Indian carmakers beat their foreign counterparts in vehicle crash safety


MUMBAI: Domestic automakers have led the way when it comes to making safer cars for Indian roads. Seven out of the 10 safest affordable cars plying on Indian roads are made by Tata Motors and Mahindra and Mahindra, as assessed by Global New Car Assessment Programme (G-NCAP), an initiative by a UK-based charity that lobbies for safer cars around the world.

In fact, Indian automakers were the only ones to score 5 stars on a scale of 5 for adult occupant safety in the event of a high-speed collision.
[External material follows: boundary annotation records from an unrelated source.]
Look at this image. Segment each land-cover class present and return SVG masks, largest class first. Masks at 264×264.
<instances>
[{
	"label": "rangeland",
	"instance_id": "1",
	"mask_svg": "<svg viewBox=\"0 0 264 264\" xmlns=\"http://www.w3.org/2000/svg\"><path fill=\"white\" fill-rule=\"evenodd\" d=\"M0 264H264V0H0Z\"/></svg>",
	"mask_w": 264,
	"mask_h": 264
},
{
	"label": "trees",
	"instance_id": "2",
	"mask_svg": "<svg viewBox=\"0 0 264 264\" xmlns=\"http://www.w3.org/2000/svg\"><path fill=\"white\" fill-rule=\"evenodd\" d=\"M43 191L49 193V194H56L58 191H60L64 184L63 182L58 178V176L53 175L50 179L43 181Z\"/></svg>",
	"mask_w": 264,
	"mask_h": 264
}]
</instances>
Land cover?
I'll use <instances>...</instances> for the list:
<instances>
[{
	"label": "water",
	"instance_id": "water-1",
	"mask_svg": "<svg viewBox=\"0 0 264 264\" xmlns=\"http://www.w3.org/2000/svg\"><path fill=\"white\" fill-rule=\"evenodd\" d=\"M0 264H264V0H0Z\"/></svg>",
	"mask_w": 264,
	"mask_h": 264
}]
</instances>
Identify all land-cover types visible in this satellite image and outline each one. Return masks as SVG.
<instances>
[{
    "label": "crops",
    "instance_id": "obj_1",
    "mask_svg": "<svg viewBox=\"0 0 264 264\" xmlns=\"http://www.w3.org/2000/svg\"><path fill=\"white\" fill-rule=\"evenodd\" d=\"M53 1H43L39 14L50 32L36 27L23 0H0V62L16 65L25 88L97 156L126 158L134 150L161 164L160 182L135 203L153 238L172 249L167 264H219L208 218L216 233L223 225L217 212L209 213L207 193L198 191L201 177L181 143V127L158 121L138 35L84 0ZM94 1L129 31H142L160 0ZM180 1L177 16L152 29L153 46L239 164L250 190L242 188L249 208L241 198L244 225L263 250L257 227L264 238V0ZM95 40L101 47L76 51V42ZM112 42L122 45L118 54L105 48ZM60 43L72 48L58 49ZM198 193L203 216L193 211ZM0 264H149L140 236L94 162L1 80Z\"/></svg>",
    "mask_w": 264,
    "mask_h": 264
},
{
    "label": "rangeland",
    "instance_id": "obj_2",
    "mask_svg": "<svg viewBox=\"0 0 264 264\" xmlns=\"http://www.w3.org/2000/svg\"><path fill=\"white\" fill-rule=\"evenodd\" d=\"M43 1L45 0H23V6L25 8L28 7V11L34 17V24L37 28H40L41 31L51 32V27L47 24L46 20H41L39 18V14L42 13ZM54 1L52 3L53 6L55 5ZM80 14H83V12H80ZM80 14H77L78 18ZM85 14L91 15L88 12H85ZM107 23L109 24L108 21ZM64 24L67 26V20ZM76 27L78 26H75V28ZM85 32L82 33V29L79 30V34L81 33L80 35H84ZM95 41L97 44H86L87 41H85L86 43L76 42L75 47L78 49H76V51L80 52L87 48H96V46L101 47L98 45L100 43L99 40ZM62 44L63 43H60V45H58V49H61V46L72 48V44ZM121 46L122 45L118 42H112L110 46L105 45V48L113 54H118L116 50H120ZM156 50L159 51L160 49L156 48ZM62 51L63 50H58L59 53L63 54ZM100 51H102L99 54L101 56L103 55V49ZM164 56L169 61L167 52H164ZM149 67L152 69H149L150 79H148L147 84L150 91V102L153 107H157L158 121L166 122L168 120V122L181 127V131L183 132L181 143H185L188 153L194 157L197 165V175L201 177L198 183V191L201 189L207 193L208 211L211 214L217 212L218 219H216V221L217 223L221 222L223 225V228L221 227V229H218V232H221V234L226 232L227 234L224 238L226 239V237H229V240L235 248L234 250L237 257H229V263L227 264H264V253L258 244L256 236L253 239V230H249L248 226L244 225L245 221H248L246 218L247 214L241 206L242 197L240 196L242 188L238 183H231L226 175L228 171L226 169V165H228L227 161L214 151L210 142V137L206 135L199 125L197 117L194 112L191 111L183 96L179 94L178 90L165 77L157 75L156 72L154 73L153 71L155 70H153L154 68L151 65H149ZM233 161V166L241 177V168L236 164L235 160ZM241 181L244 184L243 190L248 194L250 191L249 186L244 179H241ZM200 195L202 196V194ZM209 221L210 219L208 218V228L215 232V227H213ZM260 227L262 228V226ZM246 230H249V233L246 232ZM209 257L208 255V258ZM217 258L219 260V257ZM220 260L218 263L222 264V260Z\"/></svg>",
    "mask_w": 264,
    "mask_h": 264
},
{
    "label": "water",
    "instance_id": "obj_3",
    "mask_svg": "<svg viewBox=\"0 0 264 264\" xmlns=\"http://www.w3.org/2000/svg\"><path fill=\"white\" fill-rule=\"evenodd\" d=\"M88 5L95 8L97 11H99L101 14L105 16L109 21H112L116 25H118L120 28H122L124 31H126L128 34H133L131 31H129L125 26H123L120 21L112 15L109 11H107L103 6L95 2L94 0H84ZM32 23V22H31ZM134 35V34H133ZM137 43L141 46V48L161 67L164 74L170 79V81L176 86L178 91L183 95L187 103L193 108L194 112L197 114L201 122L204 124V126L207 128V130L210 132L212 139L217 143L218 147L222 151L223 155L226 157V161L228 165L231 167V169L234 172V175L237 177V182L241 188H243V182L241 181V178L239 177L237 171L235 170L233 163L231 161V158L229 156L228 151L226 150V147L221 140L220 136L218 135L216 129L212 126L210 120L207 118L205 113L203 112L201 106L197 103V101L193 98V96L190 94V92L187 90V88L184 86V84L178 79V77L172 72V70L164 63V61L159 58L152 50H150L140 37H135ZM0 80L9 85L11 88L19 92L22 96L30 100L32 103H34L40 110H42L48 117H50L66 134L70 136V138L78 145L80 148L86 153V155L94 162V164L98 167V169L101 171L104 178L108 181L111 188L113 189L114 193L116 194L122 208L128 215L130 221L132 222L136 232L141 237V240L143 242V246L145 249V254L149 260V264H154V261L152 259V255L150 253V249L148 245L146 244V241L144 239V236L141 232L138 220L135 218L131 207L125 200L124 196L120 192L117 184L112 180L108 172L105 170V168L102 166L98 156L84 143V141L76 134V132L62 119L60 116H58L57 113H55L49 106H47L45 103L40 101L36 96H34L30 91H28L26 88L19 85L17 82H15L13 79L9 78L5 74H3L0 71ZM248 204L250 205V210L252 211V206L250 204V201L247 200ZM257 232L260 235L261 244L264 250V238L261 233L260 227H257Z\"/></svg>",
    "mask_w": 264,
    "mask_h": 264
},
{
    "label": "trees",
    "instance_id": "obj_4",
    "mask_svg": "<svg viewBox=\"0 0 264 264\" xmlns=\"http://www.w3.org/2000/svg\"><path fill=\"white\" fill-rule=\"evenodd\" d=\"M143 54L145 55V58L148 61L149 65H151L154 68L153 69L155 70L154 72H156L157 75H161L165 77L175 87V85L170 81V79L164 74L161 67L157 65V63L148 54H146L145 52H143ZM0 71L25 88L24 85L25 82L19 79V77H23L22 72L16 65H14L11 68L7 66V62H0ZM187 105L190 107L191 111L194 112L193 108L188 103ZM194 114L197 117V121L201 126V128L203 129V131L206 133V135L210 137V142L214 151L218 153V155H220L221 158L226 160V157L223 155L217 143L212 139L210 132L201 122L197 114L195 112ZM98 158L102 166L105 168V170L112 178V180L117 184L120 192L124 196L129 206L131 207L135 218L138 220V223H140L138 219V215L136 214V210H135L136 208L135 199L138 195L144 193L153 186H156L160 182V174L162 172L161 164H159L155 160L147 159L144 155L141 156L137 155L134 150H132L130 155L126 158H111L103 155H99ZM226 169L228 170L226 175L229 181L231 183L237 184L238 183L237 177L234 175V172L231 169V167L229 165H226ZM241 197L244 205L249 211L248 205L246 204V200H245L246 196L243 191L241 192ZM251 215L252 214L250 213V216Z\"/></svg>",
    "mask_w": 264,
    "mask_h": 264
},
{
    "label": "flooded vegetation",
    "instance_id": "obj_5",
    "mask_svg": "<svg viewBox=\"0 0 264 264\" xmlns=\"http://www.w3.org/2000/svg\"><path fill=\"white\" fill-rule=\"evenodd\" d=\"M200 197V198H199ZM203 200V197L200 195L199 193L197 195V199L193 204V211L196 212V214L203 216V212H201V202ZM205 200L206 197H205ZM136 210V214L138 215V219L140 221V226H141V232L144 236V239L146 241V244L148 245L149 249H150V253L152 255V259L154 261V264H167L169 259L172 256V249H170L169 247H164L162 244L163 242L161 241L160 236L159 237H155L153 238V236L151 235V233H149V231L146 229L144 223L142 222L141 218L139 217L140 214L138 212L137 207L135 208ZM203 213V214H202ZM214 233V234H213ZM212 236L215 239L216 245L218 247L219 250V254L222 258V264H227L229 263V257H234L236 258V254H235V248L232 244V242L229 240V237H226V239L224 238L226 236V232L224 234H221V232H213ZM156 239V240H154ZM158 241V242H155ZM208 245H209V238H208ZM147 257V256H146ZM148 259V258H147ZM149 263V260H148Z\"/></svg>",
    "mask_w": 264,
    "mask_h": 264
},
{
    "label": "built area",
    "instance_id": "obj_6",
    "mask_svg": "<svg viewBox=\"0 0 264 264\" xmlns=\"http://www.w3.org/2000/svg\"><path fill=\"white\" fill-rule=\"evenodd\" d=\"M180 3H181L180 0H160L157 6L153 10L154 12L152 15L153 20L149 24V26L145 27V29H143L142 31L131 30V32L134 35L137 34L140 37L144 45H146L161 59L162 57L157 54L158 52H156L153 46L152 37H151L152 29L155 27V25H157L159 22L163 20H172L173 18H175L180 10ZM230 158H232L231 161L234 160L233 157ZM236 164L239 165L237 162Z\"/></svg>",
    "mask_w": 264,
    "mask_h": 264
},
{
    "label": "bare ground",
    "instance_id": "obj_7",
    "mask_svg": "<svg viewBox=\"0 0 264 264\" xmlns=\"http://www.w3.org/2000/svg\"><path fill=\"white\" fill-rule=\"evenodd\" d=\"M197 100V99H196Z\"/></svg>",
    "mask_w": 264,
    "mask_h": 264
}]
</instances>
“Global NCAP is neutral in terms of origin of different car companies. But it is pleasing to see Tata and Mahindra do so well in our ‘Safer Cars For India’ ratings,” said David Ward, president of Global NCAP.

“India’s made huge progress in the last few years. It is the country that has improved the most in the last decade,” he told ET in a recent interview.

The organisation has crash-tested as many as 42 cars sold in the Indian market since 2014. Of these, it found Mahindra XUV 300, Tata Altroz and Tata Nexon to be the safest.

“My 1st source of pride is that the 5 safest cars in India are Indian,” Mahindra Group Chairman Anand Mahindra said on Twitter.

To be sure, most of the vehicles tested so far come with a price tag below Rs 10 lakh and many premium cars sold by foreign automakers have not been tested. These vehicles could be safer if crash tested.

Other cars to excel on the test include Mahindra Thar, which got a 4-star rating earlier this week. Tata Tiago and Tigor, Volkswagen Polo, Mahindra Marazzo, Toyota’s now-discontinued Etios and Maruti Suzuki Vitara Brezza also feature amongst the top-10 on the list.

Foreign automakers have been criticised for making the same cars safer for export to other countries than the ones sold in India. A recently-launched high-selling SUV in India fared much better on crash tests in the US.

“It often depends on regulatory standards. For example, in most high-income countries electronic stability control (ESC) is mandatory but is not yet in India. Since the adoption of India’s crash test standards, it is more likely that the body shell strength will be more similar. Other differences may relate to number of air bags fitted,” Ward said.

Global NCAP attracted a sharp response from Maruti Suzuki when it rated the S-Presso as a 0-star car earlier this month. The market leader in a press statement said that all its vehicles were compliant with global safety standards and were duly tested and certified by the Indian government.

“It cannot be left to the opinion of any self-proclaimed party,” Maruti Suzuki’s statement read.